%%

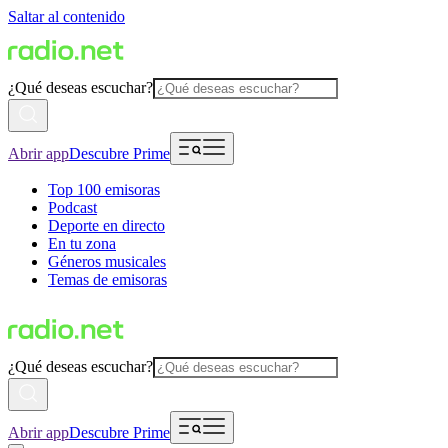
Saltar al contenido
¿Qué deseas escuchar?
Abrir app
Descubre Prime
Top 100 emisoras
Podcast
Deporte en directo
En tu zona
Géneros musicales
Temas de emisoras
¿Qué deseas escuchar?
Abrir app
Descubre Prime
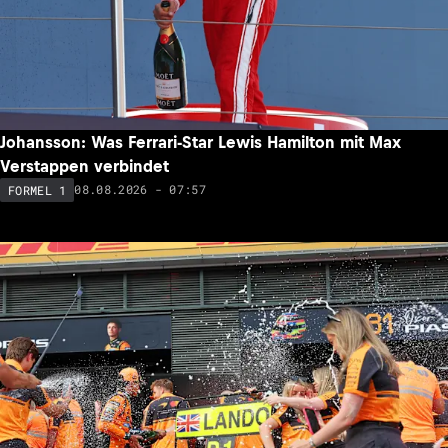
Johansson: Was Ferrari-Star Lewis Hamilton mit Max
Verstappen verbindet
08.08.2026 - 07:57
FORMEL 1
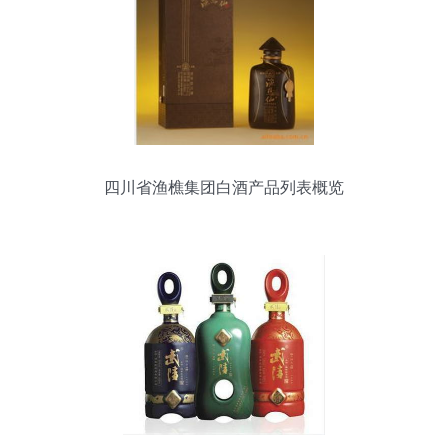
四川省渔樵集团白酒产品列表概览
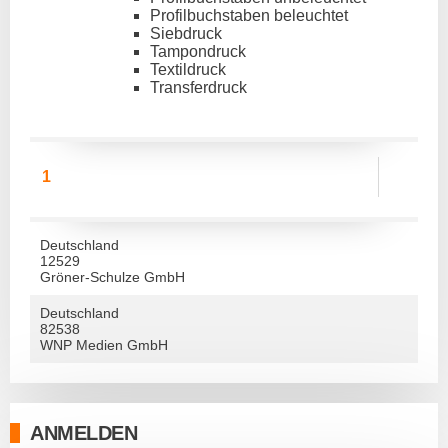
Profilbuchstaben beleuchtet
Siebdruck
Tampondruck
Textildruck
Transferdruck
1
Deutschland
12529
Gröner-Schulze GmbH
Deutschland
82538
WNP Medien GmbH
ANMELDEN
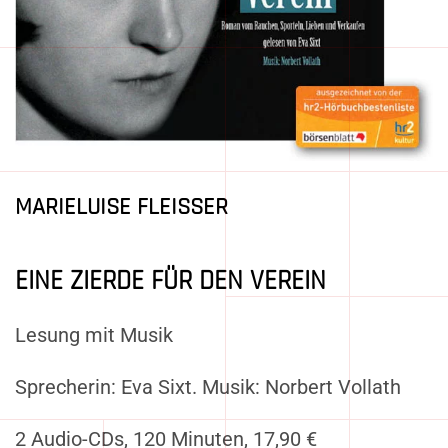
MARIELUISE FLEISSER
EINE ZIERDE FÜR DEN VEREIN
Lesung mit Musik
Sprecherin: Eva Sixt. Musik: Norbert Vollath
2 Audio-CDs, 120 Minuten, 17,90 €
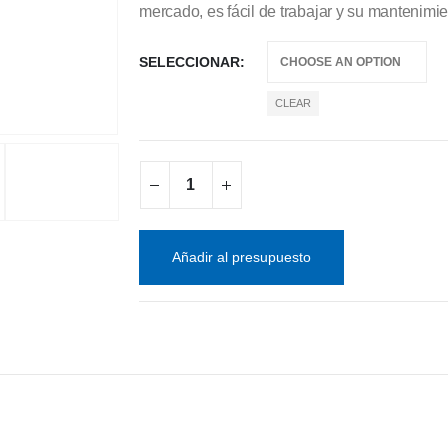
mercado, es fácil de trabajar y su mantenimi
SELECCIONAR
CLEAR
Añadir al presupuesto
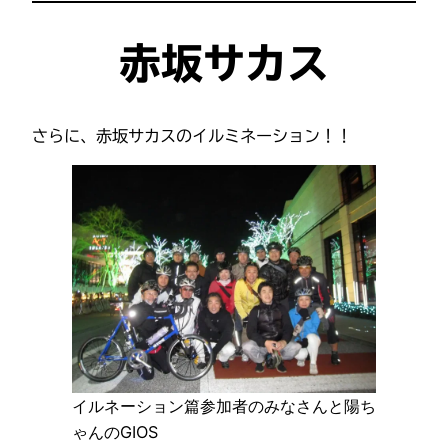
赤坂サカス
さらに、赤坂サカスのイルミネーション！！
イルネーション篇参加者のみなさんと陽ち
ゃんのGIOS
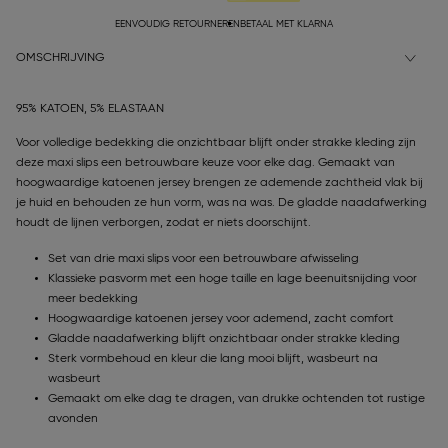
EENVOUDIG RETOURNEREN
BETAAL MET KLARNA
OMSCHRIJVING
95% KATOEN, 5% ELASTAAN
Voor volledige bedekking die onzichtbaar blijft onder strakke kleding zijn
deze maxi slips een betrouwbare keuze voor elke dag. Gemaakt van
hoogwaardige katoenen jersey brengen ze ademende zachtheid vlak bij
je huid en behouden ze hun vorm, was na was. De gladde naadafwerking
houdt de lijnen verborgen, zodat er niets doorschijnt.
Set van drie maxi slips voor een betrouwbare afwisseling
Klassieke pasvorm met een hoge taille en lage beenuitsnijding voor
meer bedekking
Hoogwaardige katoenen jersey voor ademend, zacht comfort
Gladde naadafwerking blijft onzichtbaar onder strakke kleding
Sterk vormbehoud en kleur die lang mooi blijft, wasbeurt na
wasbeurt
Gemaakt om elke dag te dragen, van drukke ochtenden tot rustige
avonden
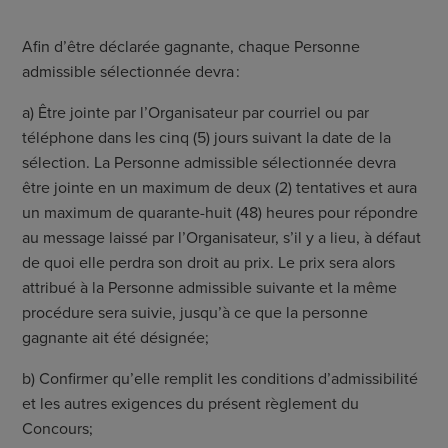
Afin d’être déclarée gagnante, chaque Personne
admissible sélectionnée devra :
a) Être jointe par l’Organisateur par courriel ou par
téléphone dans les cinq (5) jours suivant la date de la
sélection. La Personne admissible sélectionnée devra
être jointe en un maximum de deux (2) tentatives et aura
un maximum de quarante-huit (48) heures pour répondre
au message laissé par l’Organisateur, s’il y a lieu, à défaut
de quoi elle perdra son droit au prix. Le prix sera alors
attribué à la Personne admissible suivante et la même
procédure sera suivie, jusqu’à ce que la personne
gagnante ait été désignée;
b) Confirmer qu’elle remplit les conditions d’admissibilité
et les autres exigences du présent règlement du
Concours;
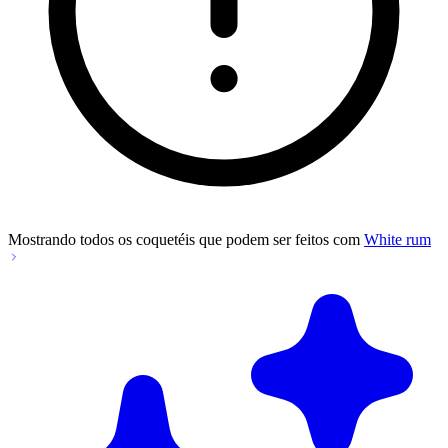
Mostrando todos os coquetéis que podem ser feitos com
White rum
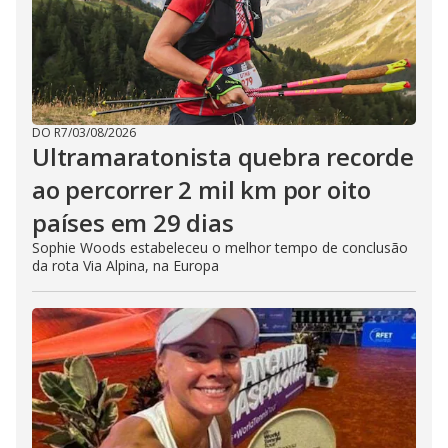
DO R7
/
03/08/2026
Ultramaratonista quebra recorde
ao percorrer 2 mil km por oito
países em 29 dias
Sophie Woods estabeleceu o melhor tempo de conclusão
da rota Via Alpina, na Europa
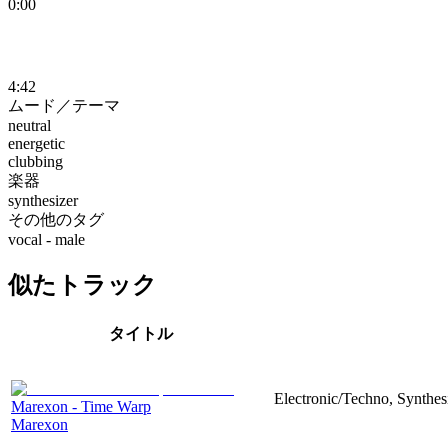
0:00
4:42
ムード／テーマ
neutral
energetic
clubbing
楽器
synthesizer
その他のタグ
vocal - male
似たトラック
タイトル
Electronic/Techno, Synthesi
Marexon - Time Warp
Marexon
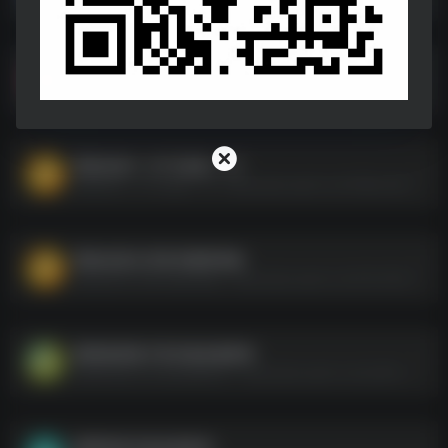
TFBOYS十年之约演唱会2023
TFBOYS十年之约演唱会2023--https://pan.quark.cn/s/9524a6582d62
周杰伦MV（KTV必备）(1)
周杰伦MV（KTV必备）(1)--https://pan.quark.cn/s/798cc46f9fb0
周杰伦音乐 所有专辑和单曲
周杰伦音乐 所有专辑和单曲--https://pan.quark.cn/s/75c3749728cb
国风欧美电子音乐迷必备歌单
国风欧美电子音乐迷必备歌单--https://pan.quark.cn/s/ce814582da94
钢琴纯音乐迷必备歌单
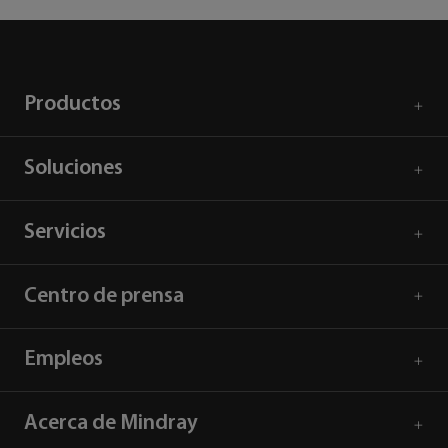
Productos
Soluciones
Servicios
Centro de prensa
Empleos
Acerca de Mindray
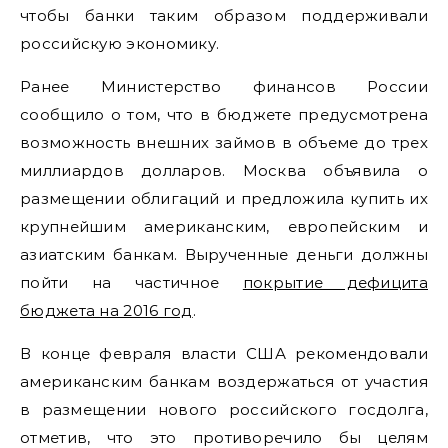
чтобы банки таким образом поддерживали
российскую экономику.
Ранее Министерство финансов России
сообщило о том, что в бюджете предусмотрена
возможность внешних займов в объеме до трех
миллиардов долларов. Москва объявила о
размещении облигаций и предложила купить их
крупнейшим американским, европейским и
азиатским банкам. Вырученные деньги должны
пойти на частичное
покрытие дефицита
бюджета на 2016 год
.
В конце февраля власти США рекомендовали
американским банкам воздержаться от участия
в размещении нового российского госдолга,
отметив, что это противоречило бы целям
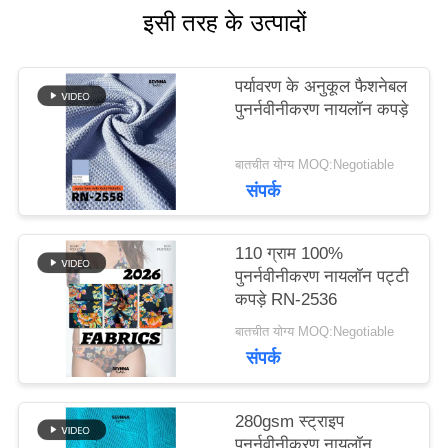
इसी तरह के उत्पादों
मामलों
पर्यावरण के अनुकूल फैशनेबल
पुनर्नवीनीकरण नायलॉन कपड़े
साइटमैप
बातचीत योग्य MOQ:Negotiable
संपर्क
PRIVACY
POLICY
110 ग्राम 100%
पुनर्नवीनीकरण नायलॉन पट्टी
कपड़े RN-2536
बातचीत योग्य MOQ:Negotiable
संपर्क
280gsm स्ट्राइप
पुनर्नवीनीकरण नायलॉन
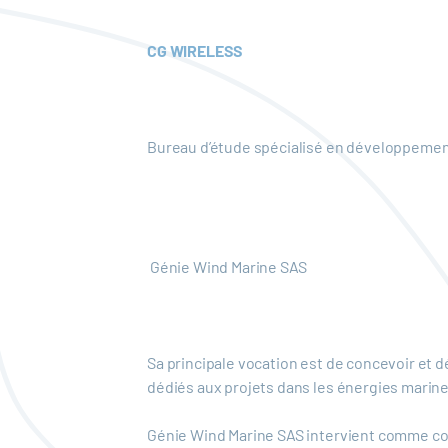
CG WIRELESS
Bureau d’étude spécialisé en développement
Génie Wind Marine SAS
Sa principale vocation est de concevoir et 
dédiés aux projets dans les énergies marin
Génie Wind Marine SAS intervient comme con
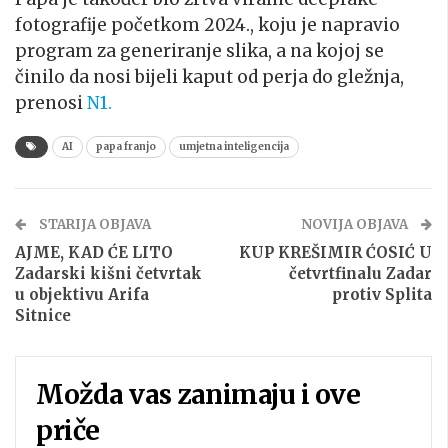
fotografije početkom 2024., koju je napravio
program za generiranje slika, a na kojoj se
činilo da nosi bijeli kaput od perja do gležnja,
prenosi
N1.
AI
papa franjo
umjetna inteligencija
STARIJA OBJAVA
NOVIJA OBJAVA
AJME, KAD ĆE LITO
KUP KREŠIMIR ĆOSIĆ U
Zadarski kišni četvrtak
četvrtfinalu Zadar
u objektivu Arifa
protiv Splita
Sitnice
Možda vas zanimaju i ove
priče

%%

• _Exercise_
Express the text read from all the records above as a JSON list of strings, one string per line, with blank lines and the pictures left out.

• _Exercise solution_
[
  "Saltar al contenido",
  "¿Qué deseas escuchar?",
  "Abrir app",
  "Descubre Prime",
  "Top 100 emisoras",
  "Podcast",
  "Deporte en directo",
  "En tu zona",
  "Géneros musicales",
  "Temas de emisoras",
  "¿Qué deseas escuchar?",
  "Abrir app",
  "Descubre Prime",
  "Johansson: Was Ferrari-Star Lewis Hamilton mit Max",
  "Verstappen verbindet",
  "08.08.2026 - 07:57",
  "FORMEL 1",
  "四川省渔樵集团白酒产品列表概览",
  "Profilbuchstaben beleuchtet",
  "Siebdruck",
  "Tampondruck",
  "Textildruck",
  "Transferdruck",
  "1",
  "Deutschland",
  "12529",
  "Gröner-Schulze GmbH",
  "Deutschland",
  "82538",
  "WNP Medien GmbH",
  "ANMELDEN",
  "MARIELUISE FLEISSER",
  "EINE ZIERDE FÜR DEN VEREIN",
  "Lesung mit Musik",
  "Sprecherin: Eva Sixt. Musik: Norbert Vollath",
  "2 Audio-CDs, 120 Minuten, 17,90 €",
  "mercado, es fácil de trabajar y su mantenimi",
  "SELECCIONAR",
  "CLEAR",
  "Añadir al presupuesto",
  "赤坂サカス",
  "さらに、赤坂サカスのイルミネーション！！",
  "イルネーション篇参加者のみなさんと陽ち",
  "ゃんのGIOS",
  "EENVOUDIG RETOURNEREN",
  "BETAAL MET KLARNA",
  "OMSCHRIJVING",
  "95% KATOEN, 5% ELASTAAN",
  "Voor volledige bedekking die onzichtbaar blijft onder strakke kleding zijn",
  "deze maxi slips een betrouwbare keuze voor elke dag. Gemaakt van",
  "hoogwaardige katoenen jersey brengen ze ademende zachtheid vlak bij",
  "je huid en behouden ze hun vorm, was na was. De gladde naadafwerking",
  "houdt de lijnen verborgen, zodat er niets doorschijnt.",
  "Set van drie maxi slips voor een betrouwbare afwisseling",
  "Klassieke pasvorm met een hoge taille en lage beenuitsnijding voor",
  "meer bedekking",
  "Hoogwaardige katoenen jersey voor ademend, zacht comfort",
  "Gladde naadafwerking blijft onzichtbaar onder strakke kleding",
  "Sterk vormbehoud en kleur die lang mooi blijft, wasbeurt na",
  "wasbeurt",
  "Gemaakt om elke dag te dragen, van drukke ochtenden tot rustige",
  "avonden",
  "Afin d’être déclarée gagnante, chaque Personne",
  "admissible sélectionnée devra :",
  "a) Être jointe par l’Organisateur par courriel ou par",
  "téléphone dans les cinq (5) jours suivant la date de la",
  "sélection. La Personne admissible sélectionnée devra",
  "être jointe en un maximum de deux (2) tentatives et aura",
  "un maximum de quarante-huit (48) heures pour répondre",
  "au message laissé par l’Organisateur, s’il y a lieu, à défaut",
  "de quoi elle perdra son droit au prix. Le prix sera alors",
  "attribué à la Personne admissible suivante et la même",
  "procédure sera suivie, jusqu’à ce que la personne",
  "gagnante ait été désignée;",
  "b) Confirmer qu’elle remplit les conditions d’admissibilité",
  "et les autres exigences du présent règlement du",
  "Concours;",
  "Mostrando todos os coquetéis que podem ser feitos com",
  "White rum",
  "DO R7",
  "/",
  "03/08/2026",
  "Ultramaratonista quebra recorde",
  "ao percorrer 2 mil km por oito",
  "países em 29 dias",
  "Sophie Woods estabeleceu o melhor tempo de conclusão",
  "da rota Via Alpina, na Europa",
  "0:00",
  "4:42",
  "ムード／テーマ",
  "neutral",
  "energetic",
  "clubbing",
  "楽器",
  "synthesizer",
  "その他のタグ",
  "vocal - male",
  "似たトラック",
  "タイトル",
  "Electronic/Techno, Synthesi",
  "Marexon - Time Warp",
  "Marexon",
  "TFBOYS十年之约演唱会2023",
  "TFBOYS十年之约演唱会2023--https://pan.quark.cn/s/9524a6582d62",
  "周杰伦MV（KTV必备）(1)",
  "周杰伦MV（KTV必备）(1)--https://pan.quark.cn/s/798cc46f9fb0",
  "周杰伦音乐 所有专辑和单曲",
  "周杰伦音乐 所有专辑和单曲--https://pan.quark.cn/s/75c3749728cb",
  "国风欧美电子音乐迷必备歌单",
  "国风欧美电子音乐迷必备歌单--https://pan.quark.cn/s/ce814582da94",
  "钢琴纯音乐迷必备歌单",
  "Productos",
  "Soluciones",
  "Servicios",
  "Centro de prensa",
  "Empleos",
  "Acerca de Mindray",
  "чтобы банки таким образом поддерживали",
  "российскую экономику.",
  "Ранее Министерство финансов России",
  "сообщило о том, что в бюджете предусмотрена",
  "возможность внешних займов в объеме до трех",
  "миллиардов долларов. Москва объявила о",
  "размещении облигаций и предложила купить их",
  "крупнейшим американским, европейским и",
  "азиатским банкам. Вырученные деньги должны",
  "пойти на частичное",
  "покрытие дефицита",
  "бюджета на 2016 год",
  ".",
  "В конце февраля власти США рекомендовали",
  "американским банкам воздержаться от участия",
  "в размещении нового российского госдолга,",
  "отметив, что это противоречило бы целям",
  "इसी तरह के उत्पादों",
  "मामलों",
  "पर्यावरण के अनुकूल फैशनेबल",
  "पुनर्नवीनीकरण नायलॉन कपड़े",
  "साइटमैप",
  "बातचीत योग्य MOQ:Negotiable",
  "संपर्क",
  "PRIVACY",
  "POLICY",
  "110 ग्राम 100%",
  "पुनर्नवीनीकरण नायलॉन पट्टी",
  "कपड़े RN-2536",
  "बातचीत योग्य MOQ:Negotiable",
  "संपर्क",
  "280gsm स्ट्राइप",
  "पुनर्नवीनीकरण नायलॉन",
  "CG WIRELESS",
  "Bureau d’étude spécialisé en développement",
  "Génie Wind Marine SAS",
  "Sa principale vocation est de concevoir et ",
  "dédiés aux projets dans les énergies marin",
  "Génie Wind Marine SAS intervient comme con",
  "fotografije početkom 2024., koju je napravio",
  "program za generiranje slika, a na kojoj se",
  "činilo da nosi bijeli kaput od perja do gležnja,",
  "prenosi",
  "N1.",
  "AI",
  "papa franjo",
  "umjetna inteligencija",
  "STARIJA OBJAVA",
  "NOVIJA OBJAVA",
  "AJME, KAD ĆE LITO",
  "KUP KREŠIMIR ĆOSIĆ U",
  "Zadarski kišni četvrtak",
  "četvrtfinalu Zadar",
  "u objektivu Arifa",
  "protiv Splita",
  "Sitnice",
  "Možda vas zanimaju i ove",
  "priče"
]